然し馬家の此度の侵攻は、以前から周到に計画されたものだった。専ら費家の内乱という隙を突いて、奇襲攻撃を仕掛けたのである。
費家は暖沼谷の地利を占めてはいたが、結局、馬家の兵強馬壮かつ人才豊富な軍勢の鋒先を防ぎ切れなかった。
丁度方源が琅琊福地に足を踏み入れた時と時を同じくして、北原では大事件が発生していた——
大規模勢力であり、黄金家族でもある費家が、暖沼谷を本拠としながらも滅亡したのである!
疑いもなく、此の事件は北原全域の情勢に波紋を広げることになるだろう。
丘の上で、馬家の高官たちがそれぞれ戦馬に騎り、廃墟と化した費家の陣営を見下ろしていた。
彼等は衆星月を拱する如く、一人の若者を取り囲んでいた。
次々(つぎつぎ)と物資が整理されて車に積み込まれ、隊列を組んだ捕虜が引き立てられて行く様子を目にし、馬家の高官たちは皆笑眉を浮かべていた。

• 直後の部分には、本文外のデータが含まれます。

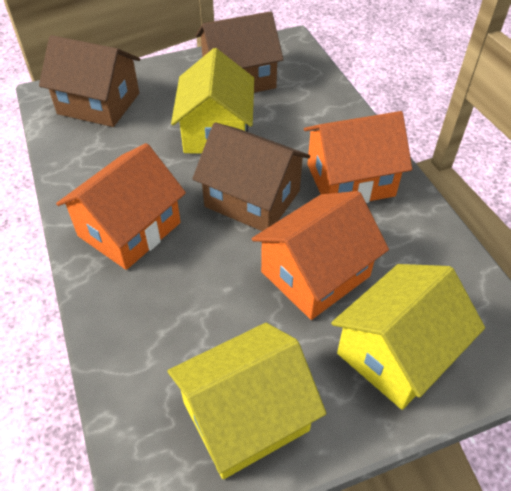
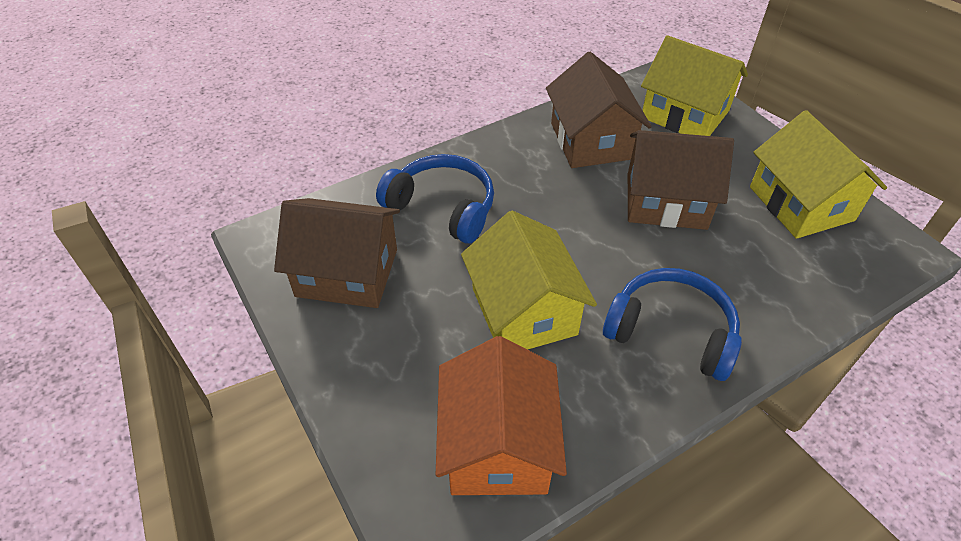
blue headphones: 0 -> 2
orange house: 3 -> 1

中でも三転の蛊師である老者が、中央の若者に向かって拳を抱じて言った:「少主、恭賀いたします!全く少主の離間の計によります。費家に内乱を誘発し、此度軽々(かるがる)しく暖沼谷を奪い、葛家を併合いたしました。ご家族に第一功を立てられました!」
此の若者こそ、馬家の少族长である馬英傑であった。
彼は狼の如き背中に蜂の如き腰、剣の如き眉に星の如き目、英気が迫り、その修為は既に四転中階に達していた。本身も奴道蛊師であり、少し名を知られ、人からは小馬尊と称されていた!